The seminar series is divided into two parts, as follows:
a. Modern Aquaponics Production
b. The Urban Agricultural Movement
c. Aquaponics and Urban Food Deserts
a. The Urban Farm Manager
b. Urban Land Availability, Access, and Security
c. Demonstration System and Curriculum Day
The themed modules are aligned with the major deliverables for the project: Survey analysis, production conceptualization, economic feasibility, regulatory action items, needed research areas, and grower implementation plan. Each module includes an educational presentation from participating farmers, SSU faculty, or invited speakers, summarizing peer-reviewed literature and current best practices on topics in that module followed by discussions and networking on key plan elements. Each seminar participant will be provided with a “producer pak” including materials from the presentation, and a complimentary book on the subject of that day’s seminar. The cooperating farmer-student teams will also design a marketing plan for the program and development of a promotional YouTube video. Regarding invitees, we have already identified some and are pursuing collaboration with additional key stakeholders. These include currently active growers with operations in or near Savannah (Billy’s Botanicals, Savannah Hydroponics and Organics, and Savannah Urban Gardening Alliance/SUGA), a representative from the Savannah Office of Sustainability, a representative of SARC Aquaculture program at the Armstrong Campus of Georgia Southern University, a representative from the hotel or restaurant industry with interest in local produce (contacts are available through Savannah Hydroponics and Organics; and “912 Truck” mobile food pantry service), Center for New Urbanism, Savannah Development and Renewal Authority, UGA Cooperative Extension Service, Metropolitan Planning Commission and our partners at Gadsden Elementary in the Savannah-Chatham County Public School System (SCCPSS).

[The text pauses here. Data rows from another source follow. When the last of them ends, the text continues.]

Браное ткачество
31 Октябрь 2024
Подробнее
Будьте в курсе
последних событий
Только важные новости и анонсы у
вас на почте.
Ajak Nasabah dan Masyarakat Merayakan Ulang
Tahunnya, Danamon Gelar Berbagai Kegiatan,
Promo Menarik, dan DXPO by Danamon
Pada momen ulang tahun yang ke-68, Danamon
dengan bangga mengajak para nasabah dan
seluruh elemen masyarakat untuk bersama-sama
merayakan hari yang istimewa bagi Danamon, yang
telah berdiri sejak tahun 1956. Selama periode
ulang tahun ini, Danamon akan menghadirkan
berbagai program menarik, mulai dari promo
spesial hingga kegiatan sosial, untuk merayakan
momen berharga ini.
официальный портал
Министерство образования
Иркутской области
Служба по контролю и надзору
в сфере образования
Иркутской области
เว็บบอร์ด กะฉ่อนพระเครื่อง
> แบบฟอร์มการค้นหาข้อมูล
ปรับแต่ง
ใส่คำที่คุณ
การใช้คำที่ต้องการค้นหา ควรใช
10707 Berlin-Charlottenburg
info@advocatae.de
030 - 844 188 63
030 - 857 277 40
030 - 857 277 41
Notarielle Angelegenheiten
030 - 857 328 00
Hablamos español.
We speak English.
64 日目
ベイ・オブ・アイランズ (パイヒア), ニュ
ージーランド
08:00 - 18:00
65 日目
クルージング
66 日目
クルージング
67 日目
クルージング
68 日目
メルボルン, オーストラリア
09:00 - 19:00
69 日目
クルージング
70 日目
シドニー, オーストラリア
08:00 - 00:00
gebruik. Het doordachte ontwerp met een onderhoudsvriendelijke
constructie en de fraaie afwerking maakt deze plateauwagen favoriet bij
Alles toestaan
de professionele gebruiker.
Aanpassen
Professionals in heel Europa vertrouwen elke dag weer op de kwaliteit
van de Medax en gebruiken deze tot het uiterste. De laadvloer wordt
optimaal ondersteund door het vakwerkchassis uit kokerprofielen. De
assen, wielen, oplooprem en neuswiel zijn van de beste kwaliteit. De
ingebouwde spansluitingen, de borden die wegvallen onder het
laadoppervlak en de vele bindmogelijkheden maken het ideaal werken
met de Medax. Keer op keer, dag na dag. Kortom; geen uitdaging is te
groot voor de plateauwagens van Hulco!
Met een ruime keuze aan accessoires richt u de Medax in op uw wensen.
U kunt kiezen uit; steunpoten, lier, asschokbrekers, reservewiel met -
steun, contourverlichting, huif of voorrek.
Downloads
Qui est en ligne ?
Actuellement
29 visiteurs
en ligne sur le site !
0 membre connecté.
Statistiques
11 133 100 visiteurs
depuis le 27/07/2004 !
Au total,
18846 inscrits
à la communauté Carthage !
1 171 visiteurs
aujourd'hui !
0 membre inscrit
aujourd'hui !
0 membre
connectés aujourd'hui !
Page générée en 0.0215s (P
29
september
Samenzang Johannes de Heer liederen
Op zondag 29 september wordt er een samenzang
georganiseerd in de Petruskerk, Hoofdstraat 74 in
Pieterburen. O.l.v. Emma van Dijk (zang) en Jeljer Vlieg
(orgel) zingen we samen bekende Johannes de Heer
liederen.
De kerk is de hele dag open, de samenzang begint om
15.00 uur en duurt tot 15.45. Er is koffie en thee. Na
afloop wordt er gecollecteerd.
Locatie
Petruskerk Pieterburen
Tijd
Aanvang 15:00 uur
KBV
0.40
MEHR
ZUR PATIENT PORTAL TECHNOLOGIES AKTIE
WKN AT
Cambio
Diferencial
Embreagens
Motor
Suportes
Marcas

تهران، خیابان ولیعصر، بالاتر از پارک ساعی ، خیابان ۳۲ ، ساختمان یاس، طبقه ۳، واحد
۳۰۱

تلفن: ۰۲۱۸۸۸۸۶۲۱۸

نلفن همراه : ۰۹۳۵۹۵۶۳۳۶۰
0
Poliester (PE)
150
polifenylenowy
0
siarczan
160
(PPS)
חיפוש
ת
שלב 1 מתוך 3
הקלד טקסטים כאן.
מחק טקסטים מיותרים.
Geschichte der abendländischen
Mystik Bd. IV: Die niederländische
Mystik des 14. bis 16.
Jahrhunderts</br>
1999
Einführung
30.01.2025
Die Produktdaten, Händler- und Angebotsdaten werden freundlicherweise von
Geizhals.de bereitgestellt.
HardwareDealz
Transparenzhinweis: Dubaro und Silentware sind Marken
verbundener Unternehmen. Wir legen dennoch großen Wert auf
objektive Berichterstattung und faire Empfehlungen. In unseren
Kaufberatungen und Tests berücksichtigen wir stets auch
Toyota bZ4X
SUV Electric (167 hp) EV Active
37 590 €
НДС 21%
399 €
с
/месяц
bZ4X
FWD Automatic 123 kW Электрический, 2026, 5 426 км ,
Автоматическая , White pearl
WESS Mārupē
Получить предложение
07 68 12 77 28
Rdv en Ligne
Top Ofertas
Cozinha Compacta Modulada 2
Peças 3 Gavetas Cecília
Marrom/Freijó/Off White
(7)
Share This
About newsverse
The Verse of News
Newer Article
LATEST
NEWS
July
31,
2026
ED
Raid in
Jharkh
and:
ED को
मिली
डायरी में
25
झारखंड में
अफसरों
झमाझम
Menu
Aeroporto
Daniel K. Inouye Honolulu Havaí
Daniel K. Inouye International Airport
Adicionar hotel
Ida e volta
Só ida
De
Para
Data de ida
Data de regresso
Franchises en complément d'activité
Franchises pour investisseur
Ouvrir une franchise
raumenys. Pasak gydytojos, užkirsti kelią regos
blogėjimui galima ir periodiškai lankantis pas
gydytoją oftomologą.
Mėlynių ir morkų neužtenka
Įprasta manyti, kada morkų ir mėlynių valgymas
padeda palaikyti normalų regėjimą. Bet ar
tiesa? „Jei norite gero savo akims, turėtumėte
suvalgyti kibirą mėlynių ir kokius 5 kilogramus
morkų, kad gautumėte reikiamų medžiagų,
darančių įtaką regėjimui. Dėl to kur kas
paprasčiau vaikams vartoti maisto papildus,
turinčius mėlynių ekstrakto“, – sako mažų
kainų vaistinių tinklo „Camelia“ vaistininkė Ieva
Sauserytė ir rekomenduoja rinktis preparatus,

The seminar series also plans to inventory available resources including potential locations for pilot sites on city land, legal issues or zoning changes that need to be made, and technical resources available from SARC. Savannah State University (SSU) has engaged urban management, environmental science, and a unique opportunity to network underserved portions of the Savannah community and underrepresented populations in STEM education. Our partners at Gadsden Elementary in the Savannah-Chatham County Public School System (SCCPSS) are planning to upgrade their existing infrastructure to create active space for their teachers, working with our Education expert, Dr. Victoria Young, to identify science standards that can be addressed through the active learning platform/model that this project will provide. Dr. Young has years of experience at SSU implementing sustainability-themed instruction for Chatham County K-12. SCCPSS has already pledged their support and agreed to fund the demonstration system. Additionally, we intend to pursue collaboration efforts with the SARC Aquaculture program at the Armstrong Campus of Georgia Southern University as a regionally relevant technical resource for the future research and implementation phases of the project.